Setelah negeri Medang dipimpin oleh raja Aji Saka, kehidupan masyarakat makin makmur dan keadaan negeri mulai ramai karena penduduk yang mengungsi sudah kembali lagi untuk mengolah sawah dan menanami ladang mereka yang sudah lama ditinggalkan mereka. Setelah rakyat hidup tenteram, teringatlah Aji Saka akan keris ajinya. Dipanggilnya Dora salah satu abdinya, ia berkata : “Hai Dora, pergilah kau kepegunungan Kendeng, ambilah kerisku!
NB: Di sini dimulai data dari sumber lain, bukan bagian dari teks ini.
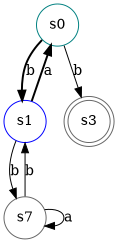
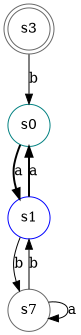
  digraph {
    node [color=gray40 shape=circle]
    edge [style=solid]
    s0 [color=teal]
    s1 [color=blue]
    n3 [label=s7]
    s3 [shape=doublecircle]
    subgraph sub_1 {
      s0
      s1
      n3
    }
    subgraph sub_2 {
      s3
    }
-   s0 -> s1 [label=b style=bold]
-   s0 -> s3 [label=b]
+   s0 -> s1 [label=a style=bold]
+   s3 -> s0 [label=b]
    s1 -> s0 [label=a style=bold]
    s1 -> n3 [label=b]
    n3 -> s1 [label=b]
    n3 -> n3 [label=a]
  }
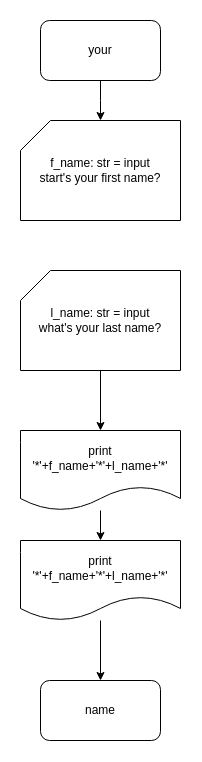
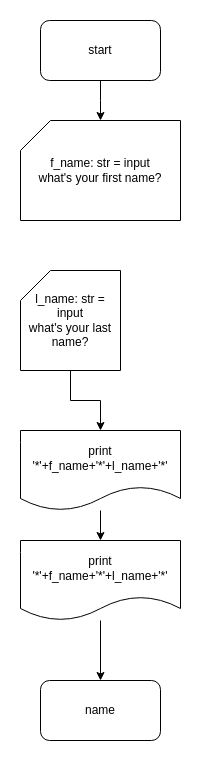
  <mxCell id="0" />
  <mxCell id="1" parent="0" />
  <mxCell id="2" value="" style="edgeStyle=orthogonalEdgeStyle;rounded=0;orthogonalLoop=1;jettySize=auto;html=1;" parent="1" source="3" edge="1"><mxGeometry relative="1" as="geometry"><mxPoint x="100" y="120" as="targetPoint" /></mxGeometry></mxCell>
- <mxCell id="3" value="your" style="rounded=1;whiteSpace=wrap;html=1;" parent="1" vertex="1"><mxGeometry x="40" y="20" width="120" height="60" as="geometry" /></mxCell>
+ <mxCell id="3" value="start" style="rounded=1;whiteSpace=wrap;html=1;" parent="1" vertex="1"><mxGeometry x="40" y="20" width="120" height="60" as="geometry" /></mxCell>
  <mxCell id="4" value="name" style="rounded=1;whiteSpace=wrap;html=1;" parent="1" vertex="1"><mxGeometry x="40" y="680" width="120" height="60" as="geometry" /></mxCell>
- <mxCell id="5" value="f_name: str = input&lt;div&gt;start's your first name?&lt;/div&gt;" style="shape=card;whiteSpace=wrap;html=1;" vertex="1" parent="1"><mxGeometry x="20" y="120" width="160" height="100" as="geometry" /></mxCell>
+ <mxCell id="5" value="f_name: str = input&lt;div&gt;what's your first name?&lt;/div&gt;" style="shape=card;whiteSpace=wrap;html=1;" vertex="1" parent="1"><mxGeometry x="20" y="120" width="160" height="100" as="geometry" /></mxCell>
  <mxCell id="6" value="" style="edgeStyle=orthogonalEdgeStyle;rounded=0;orthogonalLoop=1;jettySize=auto;html=1;" edge="1" parent="1" source="7" target="9"><mxGeometry relative="1" as="geometry" /></mxCell>
- <mxCell id="7" value="l_name: str = input&lt;div&gt;what's your last name?&lt;/div&gt;" style="shape=card;whiteSpace=wrap;html=1;" vertex="1" parent="1"><mxGeometry x="20" y="270" width="160" height="100" as="geometry" /></mxCell>
+ <mxCell id="7" value="l_name: str = input&lt;div&gt;what's your last name?&lt;/div&gt;" style="shape=card;whiteSpace=wrap;html=1;" vertex="1" parent="1"><mxGeometry x="20" y="270" width="100" height="100" as="geometry" /></mxCell>
  <mxCell id="8" value="" style="edgeStyle=orthogonalEdgeStyle;rounded=0;orthogonalLoop=1;jettySize=auto;html=1;" edge="1" parent="1" source="9" target="11"><mxGeometry relative="1" as="geometry" /></mxCell>
  <mxCell id="9" value="print&lt;div&gt;'*'+f_name+'*'+l_name+'*'&lt;/div&gt;" style="shape=document;whiteSpace=wrap;html=1;boundedLbl=1;" vertex="1" parent="1"><mxGeometry x="20" y="430" width="160" height="80" as="geometry" /></mxCell>
  <mxCell id="10" value="" style="edgeStyle=orthogonalEdgeStyle;rounded=0;orthogonalLoop=1;jettySize=auto;html=1;" edge="1" parent="1" source="11" target="4"><mxGeometry relative="1" as="geometry" /></mxCell>
  <mxCell id="11" value="print&lt;div&gt;'*'+f_name+'*'+l_name+'*'&lt;/div&gt;" style="shape=document;whiteSpace=wrap;html=1;boundedLbl=1;" vertex="1" parent="1"><mxGeometry x="20" y="540" width="160" height="80" as="geometry" /></mxCell>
Katakan bahwa aku sedang sibuk sehinga aku tidak dapat mengambilnya sendiri!”.

Berangkatlah Dora kepegunungan Kendeng. Sesampai disana Dora memberi salam kepada Sembada, kemudian Dora mengutarakan maksud kedatangannya diutus tuannya Aji Saka untuk mengambil kerisnya. Sembada menolaknya dan berkata : “Pesan tuanku Aji Saka, bahwa keris aji ini tidak boleh diberikan kepada siapapun. Bila tuanku memerlukanya ia pasti akan datang sendiri ketempat ini.” Demikian pula dengan Dora merasa bahwa ia mendapat tugas dari tuannya. Ia tidak mengada-ada.

Akhirnya kedua abdi tersebut saling mempertahankan perintah Aji Saka, keduanya tidak mau mengalah. Keduanya berkelahi dan sama-sama menggunakan kesaktiannya untuk memperebutkan keris aji, akibatnya mereka berdua sama-sama tewas.
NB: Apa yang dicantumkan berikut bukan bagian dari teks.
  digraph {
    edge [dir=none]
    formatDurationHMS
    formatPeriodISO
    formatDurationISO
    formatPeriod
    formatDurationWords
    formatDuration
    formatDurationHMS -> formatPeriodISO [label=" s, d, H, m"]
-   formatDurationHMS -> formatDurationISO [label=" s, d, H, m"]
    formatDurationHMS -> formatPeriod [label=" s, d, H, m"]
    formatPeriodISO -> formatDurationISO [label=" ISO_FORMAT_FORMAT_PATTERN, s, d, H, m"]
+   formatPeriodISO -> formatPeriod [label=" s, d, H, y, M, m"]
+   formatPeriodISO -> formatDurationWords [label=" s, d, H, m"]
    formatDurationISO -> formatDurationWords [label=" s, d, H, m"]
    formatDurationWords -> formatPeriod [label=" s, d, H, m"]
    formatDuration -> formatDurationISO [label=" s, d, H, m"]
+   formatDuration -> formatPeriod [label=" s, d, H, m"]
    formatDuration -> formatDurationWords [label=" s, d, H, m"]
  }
Utusan Aji Saka tak kunjung datang. Khawatirlah Aji Saka dan cemas menanti kedatangan abdinya yang setia. Akhirnya Aji Saka meninggalkan istana dan pergi kepegunungan Kendeng untuk menyusul para abdinya. Sesampai disana Aji Saka sangat terkejut karena menemukan mayat Dora dan Sembada tergeletak di tanah.

Ingatlah Aji Saka dengan pesannya kepada Sembada. Kedua abdinya tewas karena melaksanakan tugas yang diembannya. Kematian mereka sebagai bukti kesetiaan dan kepatuhan terhadap tuannya. Dengan kematian dua abdi setia, Aji Saka menciptakan huruf-huruf untuk mengabadikan kesetiaan kedua abdinya dalam melaksanakan tugas. Susunan huruf jawa yang terkenal itu diberinama Carakan. Susunan huruf jawa tersebut adalah :





ha na ca ra ka – da ta sa wa la – pa dha ja ya nya – ma ga ba tha nga

Arti dari susunan huruf jawa adalah :
  • Hana caraka = ada utusan
  • Data sawala = pada bertengkar
  • Padha jayanya = sama saktinya
  • Maga bathanga = mati bersama
Susunan huruf-huruf jawa yang dikenal dengan Carakan akhirnya digunakan oleh masyarakat tanah jawa pada masa itu.